She was the daughter of a red headed Irishman and a tiny dark Choctaw / Cherokee mother whose people avoided the reservation and anything that would have taken them from the life they carved out themselves (kinsman Roby, they say, was a magnificent fiddler who passed up the opportunity to tour with Bob Wills as a Texas Playboy in favor of home, hearth, and familiarity.) Married at fourteen, birthing babies at fifteen, Zona was an amazing cook.
A pinch cook. A country cook. An intuitive down home wonder.

She made, each holiday season, a to die for icebox fruit cake. I may well have written of it here: two years ago, shortly after Ziggy was born, I attempted to approximate her recipe using those of others for inspiration and guided by taste and memory. What follows is what I came up with in homage to her and as a birthday gift for my father, her youngest and only remaining living child.

I shall try, again this year, to make this for my daddy next week.


ALMOST ZONA's ICE BOX FRUIT CAKE

2 boxes graham crackers
1 lb. mini marshmallows
1 stick butter
1 can Eagle Brand sweetened condensed milk
1 bag sweetened coconut
1 lb. pecan halves & pieces, toasted
2 lbs. mixed candied fruit (green & red cherries, pineapple)

Bust up graham crackers into crumbs-- I squished them in wrapper packs, then used a potato masher; it is not necessary to pulvarize them into itty bitty crumbs. Put this in a giant bowl. Add all dry ingredients.

Over medium-low heat, melt marshmallows w/ stick of butter and can of condensed milk.

Pour wet ingredients over dry. Mix. When it's cool, use your hands. Press mixture into big buttered tupperware (or two) and refrigerate at least over night.

Each time you wish to eat some, pull cake out of fridge and cut into hunks or pieces. It's craaazy good, craaaazy dense.

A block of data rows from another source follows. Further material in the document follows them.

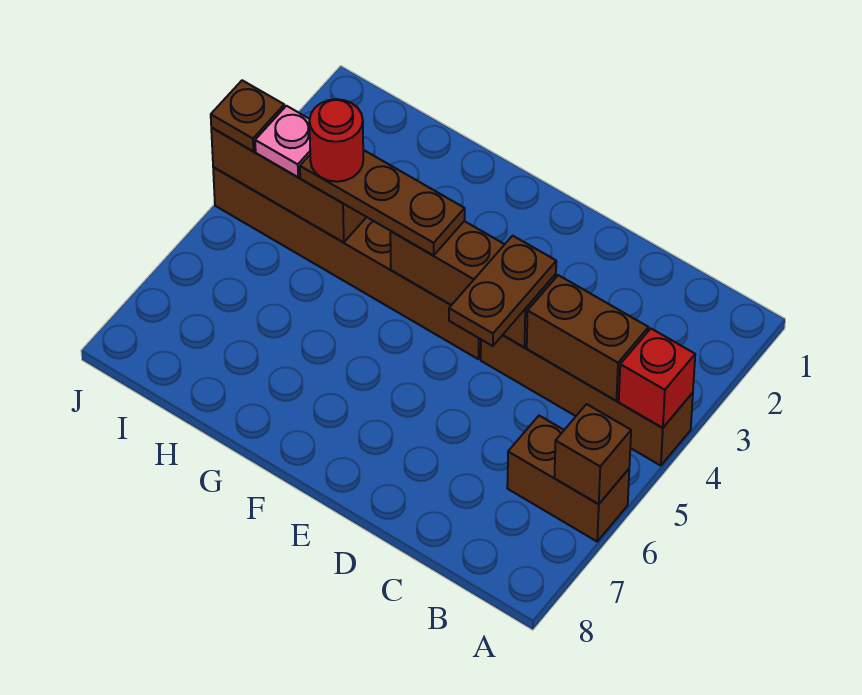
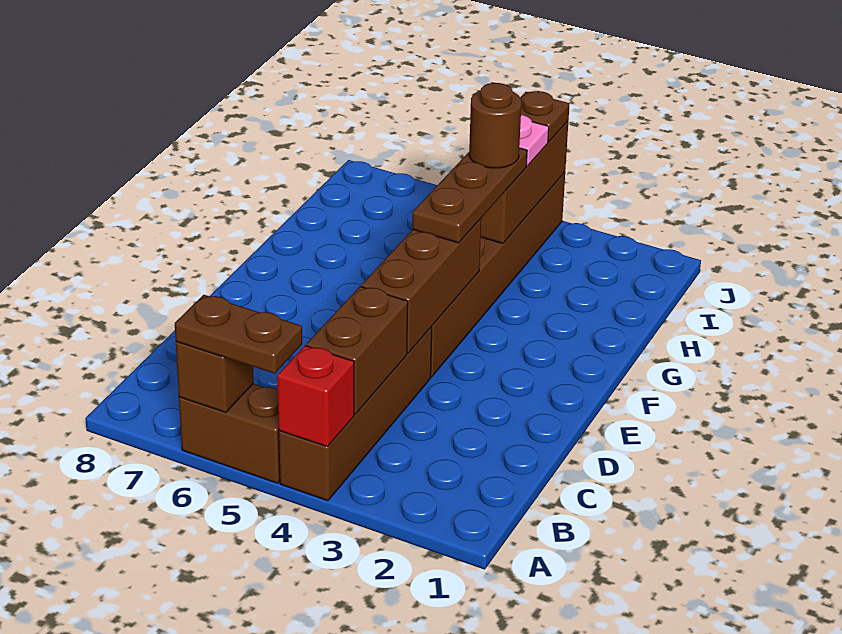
brown brick A6:B6 level 1 -> brown brick A5:A6 level 1
brown plate D4:D5 level 3 -> brown plate A5:A6 level 3
red round brick H4 level 4 -> brown round brick H4 level 4

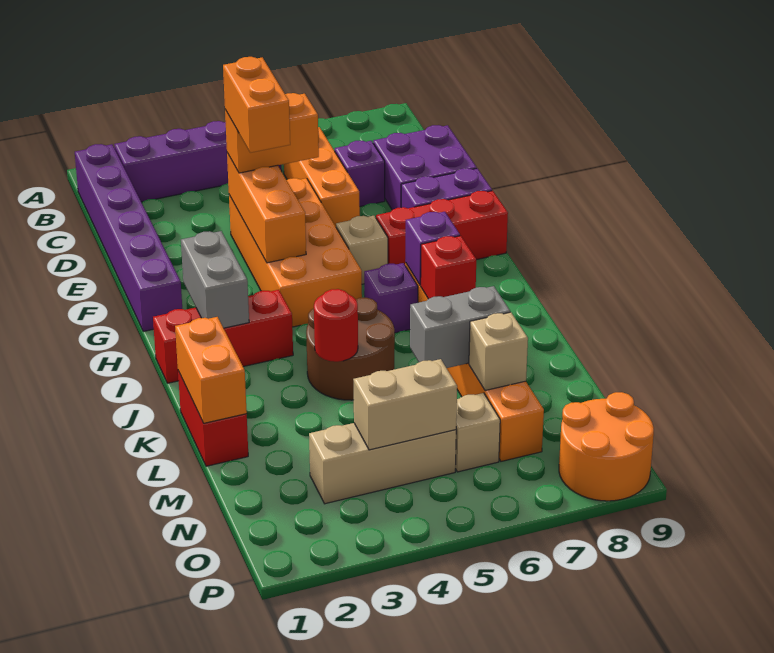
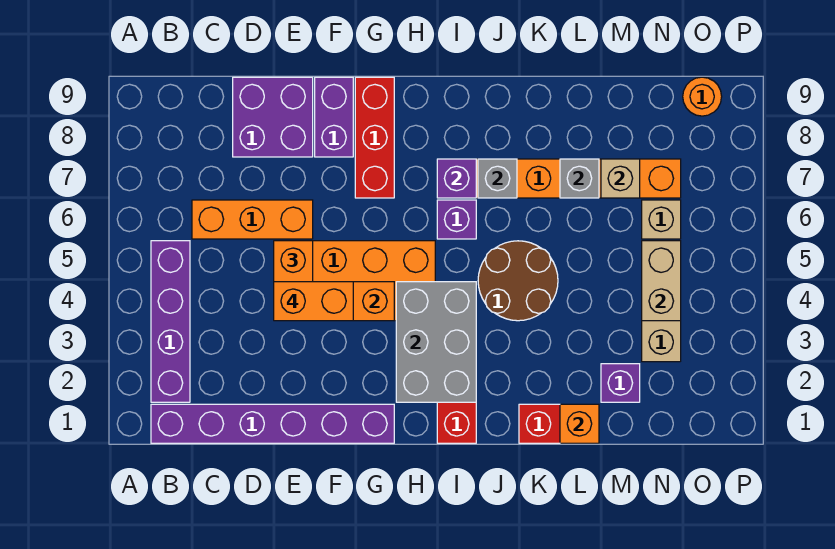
purple brick D7 level 1 -> purple brick M2 level 1
tan brick G6 level 1 -> none
grey brick H2:I2 level 2 -> grey brick H2:I4 level 2
red brick J7 level 2 -> grey brick J7 level 2
orange brick K1:L1 level 2 -> orange brick L1 level 2
red round brick K4 level 2 -> none
grey brick L6:L7 level 2 -> grey brick L7 level 2
orange round brick O8:P9 level 1 -> orange round brick O9 level 1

*It was a little bit dry; next time I'll add another can of sweetened condensed milk. I suspect that most recipes call for only a single one pound box of graham crackers, thereby making the wet ingredients lesser, but Zona never did anything half hearted or small: in my own memories, hers was always in the largest round Tupperware a body could get hold of, and I'll do it her way, thank you very much. The proper "set up" of the cake also depends largely on humidity, so the binding liquid may require slightly more or less.